His early works are typified by very masculine working class men. He was commissioned by the Imperial War Museum of London, to be the official war artist for the Bosnian/Hercegovina under Serbian and Croatian aggression in 1993, producing some of his most shocking and controversial work detailing the atrocities which were taking place at the time. One painting in particular, ‘Croatian and Muslim’, detailing a rape, created controversy partly because of its explicit subject matter but also because Howson had painted it from the victims’ accounts.
He was the official war painter at the Kosovo War for the London Times.
Howson was commissioned to design a British postage stamp which was produced in 1999, celebrating engineering achievements for the millennium. In addition his work has been used on album covers by Live (Throwing Copper), The Beautiful South (Quench) and Jackie Leven (Fairytales for Hardmen). His work is exhibited in many major public and private collections.
In 2009 he was appointed Officer of the Order of the British Empire (OBE).

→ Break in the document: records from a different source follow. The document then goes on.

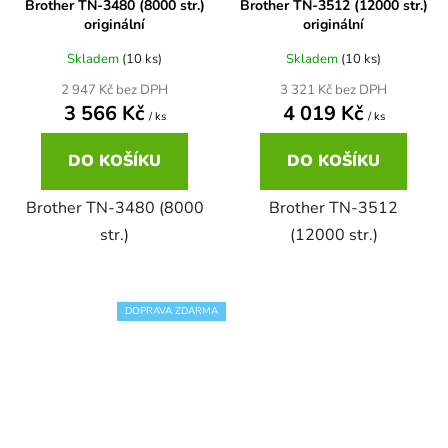
Brother TN-3480 (8000 str.)
Brother TN-3512 (12000 str.)
originální
originální
58
Brother DCP-350C
DCP-7030
Skladem
(10 ks)
Skladem
(10 ks)
2 947 Kč bez DPH
3 321 Kč bez DPH
58 černá, 3x15ml barvy
Brother DCP-353C
3 566 Kč
4 019 Kč
/ ks
/ ks
DCP-7032
DO KOŠÍKU
DO KOŠÍKU
58,5ml
Brother DCP-357C
DCP-7040
Brother TN-3480 (8000
Brother TN-3512
58,5ml černá, 3x14ml barvy
str.)
(12000 str.)
Brother DCP-365CN
DCP-7045
58ml
Brother DCP-373CW
DOPRAVA ZDARMA
DCP-7045N
58ml černá, 3x14ml barvy
Brother DCP-375CW
DCP-7055
60+3x18
Brother DCP-377CW
DCP-7055W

In November 2010, BBC Scotland aired a documentary named “The Madness of Peter Howson” which followed the final stages of the completion of a grand commission for show in the renovated St Andrew’s Cathedral and also dealt with Howson’s struggle with mental illness and Asperger’s Syndrome
In September 2014, Howson suggested he would hand back his OBE, predominantly because of his dislike of British foreign policy.